互联网数据和自回归积分移动平均(ARIMA)和带解释变量的 ARIMA(ARIMAX)模型广泛用于传染病监测。然而,百度搜索指数(BSI)在预测猩红热发病率方面的有效性仍不确定。
本研究旨在探讨低成本的 BSI 监测系统是否有可能成为中国传统猩红热监测的有益补充。
使用中国国家卫生健康委员会 2011 年 1 月至 2022 年 8 月的数据,采用 ARIMA 和 ARIMAX 模型预测中国猩红热的发病率。该过程包括建立关键词数据库、通过 Spearman 秩相关和互相关分析进行关键词选择和筛选、构建猩红热综合搜索指数(CSI)、使用训练集进行建模、使用测试集进行预测,并比较预测性能。

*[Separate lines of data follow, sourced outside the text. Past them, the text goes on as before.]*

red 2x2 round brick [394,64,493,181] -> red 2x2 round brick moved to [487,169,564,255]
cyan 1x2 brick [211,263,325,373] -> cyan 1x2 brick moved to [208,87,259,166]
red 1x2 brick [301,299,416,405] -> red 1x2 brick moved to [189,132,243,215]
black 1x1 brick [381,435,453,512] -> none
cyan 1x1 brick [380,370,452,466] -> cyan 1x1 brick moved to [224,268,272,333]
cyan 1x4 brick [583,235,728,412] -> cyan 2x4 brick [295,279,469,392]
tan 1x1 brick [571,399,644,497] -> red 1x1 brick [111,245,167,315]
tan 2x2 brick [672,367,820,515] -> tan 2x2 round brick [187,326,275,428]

猩红热的月平均发病率为 4462.17(SD 3011.75)例,发病率呈上升趋势,直至 2019 年。关键词数据库包含 52 个关键词,但仅选择了 6 个高度相关的关键词进行建模。猩红热报告病例与猩红热 CSI 之间存在高度的 Spearman 秩相关(r=0.881)。我们开发了 ARIMA(4,0,0)(0,1,2)模型,并且将 ARIMA(4,0,0)(0,1,2) + CSI(滞后=0)和 ARIMAX(1,0,2)(2,0,0)模型与 BSI 相结合。这 3 个模型拟合良好且通过了残差 Ljung-Box 检验。ARIMA(4,0,0)(0,1,2)、ARIMA(4,0,0)(0,1,2) + CSI(滞后=0)和 ARIMAX(1,0,2)(2,0,0)模型具有良好的预测能力,平均绝对误差分别为 1692.16(95%CI 584.88-2799.44)、1067.89(95%CI 402.02-1733.76)和 639.75(95%CI 188.12-1091.38);均方根误差分别为 2036.92(95%CI 929.64-3144.20)、1224.92(95%CI 559.04-1890.79)和 830.80(95%CI 379.17-1282.43);平均绝对百分比误差分别为 4.33%(95%CI 0.54%-8.13%)、3.36%(95%CI -0.24%至 6.96%)和 2.16%(95%CI -0.69%至 5.00%)。ARIMAX 模型优于 ARIMA 模型,且预测性能更好,误差值更小。
本研究表明,BSI 可用于猩红热的早期预警和预测,是传统监测系统的有益补充。